FLOWERY BRANCH, Ga. -- Atlanta Falcons defensive coordinator Marquand Manuel is not overly concerned about his defensive players being affected by the NFL's decision to crack down on lowering the helmet for impact.
While at the league meetings in Atlanta, the NFL owners approved an expansion of replay review to include all ejections. That was the final piece of a rule approved in March that will penalize and possibly eject players on both sides of the ball for lowering their helmets to initiate contact against an opponent.
"One of the things you gotta understand is that fact that when you've always taught the fact that you want to keep the helmet out of the game and when you tackle, leverage tackling, shoulder tackling [and] understanding that now I cannot utilize my helmet as the first point of contact," Manuel explained. "Knowing that now, everything that [defenders] do, we already had started implementing years ago. Now, we utilize our shoulder, understanding how we enter into contact.
"I think for us, the main thing is getting our young guys that are coming in, implementing our plan with the young guys and continuously keeping them on the same path."
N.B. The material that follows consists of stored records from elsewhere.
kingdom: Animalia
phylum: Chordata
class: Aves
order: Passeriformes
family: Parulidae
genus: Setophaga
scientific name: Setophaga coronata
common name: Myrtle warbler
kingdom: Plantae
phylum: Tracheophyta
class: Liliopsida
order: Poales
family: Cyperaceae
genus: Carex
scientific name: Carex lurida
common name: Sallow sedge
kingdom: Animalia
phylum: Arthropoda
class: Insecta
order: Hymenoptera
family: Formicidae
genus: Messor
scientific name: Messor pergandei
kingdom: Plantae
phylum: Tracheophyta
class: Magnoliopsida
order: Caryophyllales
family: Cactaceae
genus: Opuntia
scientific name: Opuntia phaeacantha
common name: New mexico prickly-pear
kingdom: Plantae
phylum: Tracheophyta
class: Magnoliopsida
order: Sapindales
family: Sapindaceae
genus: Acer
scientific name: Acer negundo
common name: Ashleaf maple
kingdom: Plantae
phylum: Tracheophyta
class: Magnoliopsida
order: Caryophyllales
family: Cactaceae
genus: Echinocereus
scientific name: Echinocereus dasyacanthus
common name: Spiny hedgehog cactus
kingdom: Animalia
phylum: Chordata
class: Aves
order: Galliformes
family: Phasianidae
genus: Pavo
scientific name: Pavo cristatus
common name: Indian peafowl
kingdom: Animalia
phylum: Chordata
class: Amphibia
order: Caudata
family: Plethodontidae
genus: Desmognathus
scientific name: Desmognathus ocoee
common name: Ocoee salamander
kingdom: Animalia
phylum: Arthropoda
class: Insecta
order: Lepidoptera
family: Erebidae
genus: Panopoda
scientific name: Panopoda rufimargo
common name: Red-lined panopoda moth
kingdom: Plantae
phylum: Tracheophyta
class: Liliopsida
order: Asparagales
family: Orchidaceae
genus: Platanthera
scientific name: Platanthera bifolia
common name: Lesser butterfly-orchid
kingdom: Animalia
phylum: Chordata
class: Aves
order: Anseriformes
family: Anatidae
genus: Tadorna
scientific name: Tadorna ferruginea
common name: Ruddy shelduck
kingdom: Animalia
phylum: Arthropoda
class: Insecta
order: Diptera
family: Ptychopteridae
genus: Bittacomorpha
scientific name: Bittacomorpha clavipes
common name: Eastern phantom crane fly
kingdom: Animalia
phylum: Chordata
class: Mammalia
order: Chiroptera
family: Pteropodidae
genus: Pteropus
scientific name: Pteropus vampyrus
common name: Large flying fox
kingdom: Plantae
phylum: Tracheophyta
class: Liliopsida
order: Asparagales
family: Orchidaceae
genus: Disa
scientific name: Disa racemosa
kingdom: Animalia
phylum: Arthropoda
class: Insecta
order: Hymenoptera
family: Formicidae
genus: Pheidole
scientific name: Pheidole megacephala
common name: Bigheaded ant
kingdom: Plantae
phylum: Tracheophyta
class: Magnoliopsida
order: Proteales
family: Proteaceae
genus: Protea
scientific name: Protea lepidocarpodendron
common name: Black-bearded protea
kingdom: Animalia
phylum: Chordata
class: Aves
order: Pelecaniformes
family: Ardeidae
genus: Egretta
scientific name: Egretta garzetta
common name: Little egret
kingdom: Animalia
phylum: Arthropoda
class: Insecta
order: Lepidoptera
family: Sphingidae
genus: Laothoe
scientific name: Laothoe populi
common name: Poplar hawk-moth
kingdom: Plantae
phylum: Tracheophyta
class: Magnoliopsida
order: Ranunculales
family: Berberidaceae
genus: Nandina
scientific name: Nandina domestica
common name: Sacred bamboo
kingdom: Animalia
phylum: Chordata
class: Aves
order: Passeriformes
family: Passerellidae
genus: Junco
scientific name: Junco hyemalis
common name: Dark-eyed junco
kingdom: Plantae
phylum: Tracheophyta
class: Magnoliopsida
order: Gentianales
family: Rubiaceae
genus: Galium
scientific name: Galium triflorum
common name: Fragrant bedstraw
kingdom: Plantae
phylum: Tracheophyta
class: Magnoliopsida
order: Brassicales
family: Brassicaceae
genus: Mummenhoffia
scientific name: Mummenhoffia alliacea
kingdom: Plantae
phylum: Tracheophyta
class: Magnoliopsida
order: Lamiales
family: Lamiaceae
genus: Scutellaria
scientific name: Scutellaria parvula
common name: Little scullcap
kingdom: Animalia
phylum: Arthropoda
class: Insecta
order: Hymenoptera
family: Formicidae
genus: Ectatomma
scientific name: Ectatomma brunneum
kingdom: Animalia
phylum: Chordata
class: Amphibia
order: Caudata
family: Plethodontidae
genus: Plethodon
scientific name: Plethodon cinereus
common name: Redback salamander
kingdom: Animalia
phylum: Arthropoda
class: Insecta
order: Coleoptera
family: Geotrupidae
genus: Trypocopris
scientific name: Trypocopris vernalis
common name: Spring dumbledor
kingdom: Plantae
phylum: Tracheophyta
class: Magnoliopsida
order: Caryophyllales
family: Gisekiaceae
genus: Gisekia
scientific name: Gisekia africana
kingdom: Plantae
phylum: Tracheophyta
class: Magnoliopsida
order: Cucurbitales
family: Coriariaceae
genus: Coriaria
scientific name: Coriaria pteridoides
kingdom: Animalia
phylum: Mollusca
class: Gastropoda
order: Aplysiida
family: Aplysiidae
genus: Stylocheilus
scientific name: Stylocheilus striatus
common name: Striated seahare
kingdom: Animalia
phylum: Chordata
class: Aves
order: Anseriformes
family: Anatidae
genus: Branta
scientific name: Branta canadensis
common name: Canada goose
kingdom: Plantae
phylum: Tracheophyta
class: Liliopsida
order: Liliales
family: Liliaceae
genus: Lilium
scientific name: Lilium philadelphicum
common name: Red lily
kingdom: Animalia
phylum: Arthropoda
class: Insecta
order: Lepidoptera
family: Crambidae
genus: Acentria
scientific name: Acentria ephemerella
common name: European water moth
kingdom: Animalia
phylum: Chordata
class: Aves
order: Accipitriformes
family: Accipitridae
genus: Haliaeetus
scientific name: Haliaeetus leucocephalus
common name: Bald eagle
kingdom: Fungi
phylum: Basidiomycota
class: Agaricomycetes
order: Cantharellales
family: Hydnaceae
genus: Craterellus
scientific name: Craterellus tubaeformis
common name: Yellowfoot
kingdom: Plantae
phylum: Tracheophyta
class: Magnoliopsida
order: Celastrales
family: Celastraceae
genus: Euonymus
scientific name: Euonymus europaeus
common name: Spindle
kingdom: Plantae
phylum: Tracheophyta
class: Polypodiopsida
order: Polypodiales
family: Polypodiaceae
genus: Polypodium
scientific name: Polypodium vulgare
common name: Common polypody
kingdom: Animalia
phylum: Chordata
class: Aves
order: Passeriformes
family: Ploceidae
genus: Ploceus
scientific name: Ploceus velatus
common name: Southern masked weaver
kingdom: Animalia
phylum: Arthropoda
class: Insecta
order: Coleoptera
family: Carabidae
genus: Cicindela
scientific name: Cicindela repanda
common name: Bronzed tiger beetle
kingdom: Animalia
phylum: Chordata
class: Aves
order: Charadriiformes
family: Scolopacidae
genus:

The Falcons have one of the league's hardest young hitters in Pro Bowl strong safety Keanu Neal. But Manuel showed in a video session how Neal still utilizes the proper technique while delivering such physical blows.
"It won't be any paralysis by analysis," Manuel said. "[Neal] won't overanalyze it because we do it the right way in practice all the time."
Of course, players can't simulate game-speed tackling in practice situations, but the Falcons consistently work on drills with pads that emphasize the technique rugby-style tackling coach Dan Quinn brought with him from his days with the Seattle Seahawks.
"We'll see how the refs call it and how tight they are with it," Ulbrich said. "I think of all teams, we'll have the least amount of transition with this because it's kind of what we've taught already. We've preached since the day we got here that the head is up and it's out of contact at all times. So we never taught to use the helmet. We never said, 'Duck your head into contact.' A lot of those principles are preached since Pop Warner, high school, college.
"Are we perfect? Do we do it right every time? No we don't. So there's an opportunity to get some flags. But I think our guys understand how to tackle the way we want them to tackle."
It will be interesting to see how the officials police when defensive linemen go head-to-head with offensive linemen in certain situations, particularly in goal-line scenarios. And it will be interesting as well to see how often running backs who lower their heads for extra yards get penalized under the new guidelines.
Free safety Ricardo Allen, considered the Falcons' surest tackle, isn't fazed by the NFL's most recent emphasis on helmet hits, either.
"Even when we're doing our drills, I make a conscious effort of lowering my pads and being able to shoulder tackle and keep my leverage," Allen said. "So when I get into games, it's real easy because I've done it so many times. I try not to lead with my head all the time."